Itemized modification records:

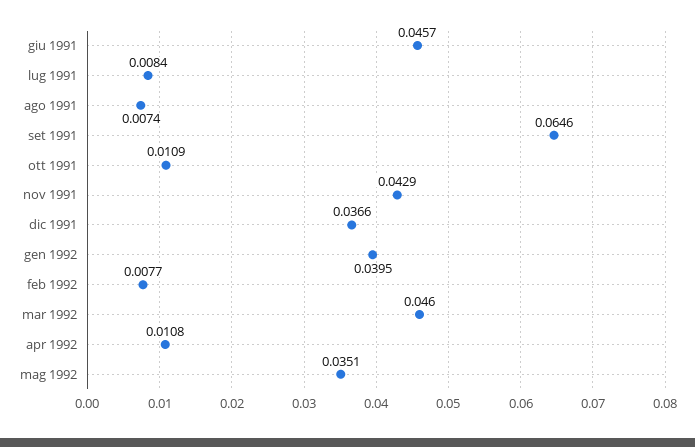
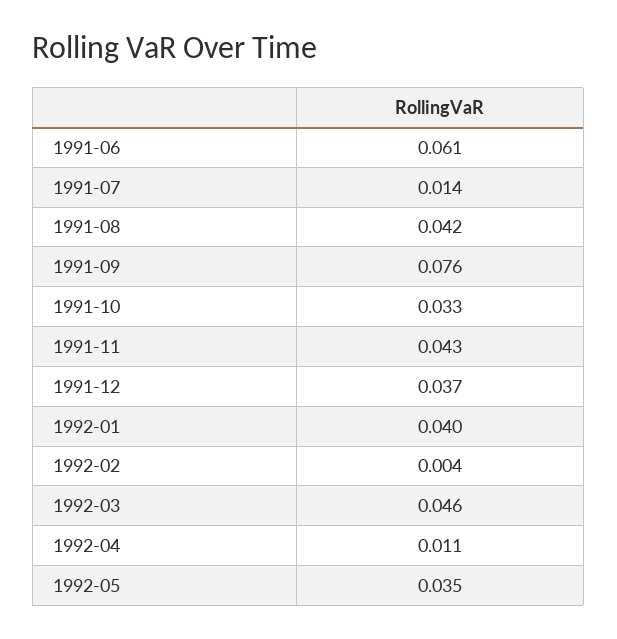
  {
-   "giu 1991": 0.0457,
+   "giu 1991": 0.061,
-   "lug 1991": 0.0084,
+   "lug 1991": 0.014,
-   "ago 1991": 0.0074,
+   "ago 1991": 0.042,
-   "set 1991": 0.0646,
+   "set 1991": 0.076,
-   "ott 1991": 0.0109,
+   "ott 1991": 0.033,
    "nov 1991": 0.0429,
    "dic 1991": 0.0366,
    "gen 1992": 0.0395,
-   "feb 1992": 0.0077,
+   "feb 1992": 0.004,
    "mar 1992": 0.046,
    "apr 1992": 0.0108,
    "mag 1992": 0.0351
  }

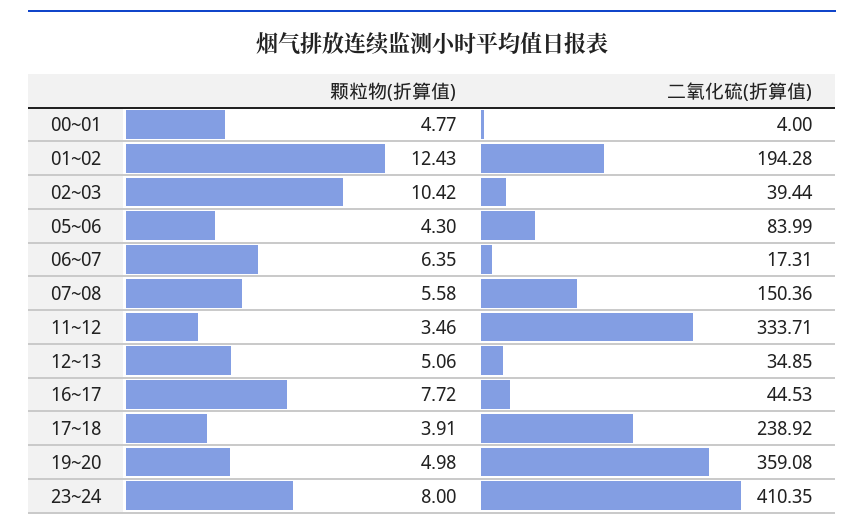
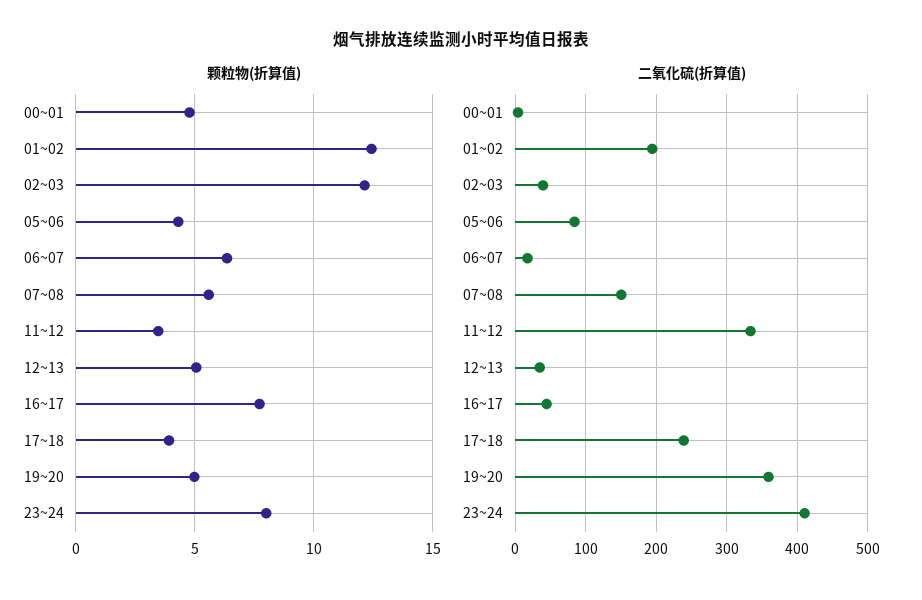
  {
    "颗粒物(折算值)": {
      "00~01": 4.77,
      "01~02": 12.43,
-     "02~03": 10.42,
+     "02~03": 12,
      "05~06": 4.3,
      "06~07": 6.35,
      "07~08": 5.58,
      "11~12": 3.46,
      "12~13": 5.06,
      "16~17": 7.72,
      "17~18": 3.91,
      "19~20": 4.98,
      "23~24": 8
    },
    "二氧化硫(折算值)": {
      "00~01": 4,
      "01~02": 194.28,
      "02~03": 39.44,
      "05~06": 83.99,
      "06~07": 17.31,
      "07~08": 150.36,
      "11~12": 333.71,
      "12~13": 34.85,
      "16~17": 44.53,
      "17~18": 238.92,
      "19~20": 359.08,
      "23~24": 410.35
    }
  }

DIRECTIVE
The entries above are to be printed again word for word, with every picture removed.

ANSWER TO THIS TASK
  {
-   "giu 1991": 0.0457,
+   "giu 1991": 0.061,
-   "lug 1991": 0.0084,
+   "lug 1991": 0.014,
-   "ago 1991": 0.0074,
+   "ago 1991": 0.042,
-   "set 1991": 0.0646,
+   "set 1991": 0.076,
-   "ott 1991": 0.0109,
+   "ott 1991": 0.033,
    "nov 1991": 0.0429,
    "dic 1991": 0.0366,
    "gen 1992": 0.0395,
-   "feb 1992": 0.0077,
+   "feb 1992": 0.004,
    "mar 1992": 0.046,
    "apr 1992": 0.0108,
    "mag 1992": 0.0351
  }

  {
    "颗粒物(折算值)": {
      "00~01": 4.77,
      "01~02": 12.43,
-     "02~03": 10.42,
+     "02~03": 12,
      "05~06": 4.3,
      "06~07": 6.35,
      "07~08": 5.58,
      "11~12": 3.46,
      "12~13": 5.06,
      "16~17": 7.72,
      "17~18": 3.91,
      "19~20": 4.98,
      "23~24": 8
    },
    "二氧化硫(折算值)": {
      "00~01": 4,
      "01~02": 194.28,
      "02~03": 39.44,
      "05~06": 83.99,
      "06~07": 17.31,
      "07~08": 150.36,
      "11~12": 333.71,
      "12~13": 34.85,
      "16~17": 44.53,
      "17~18": 238.92,
      "19~20": 359.08,
      "23~24": 410.35
    }
  }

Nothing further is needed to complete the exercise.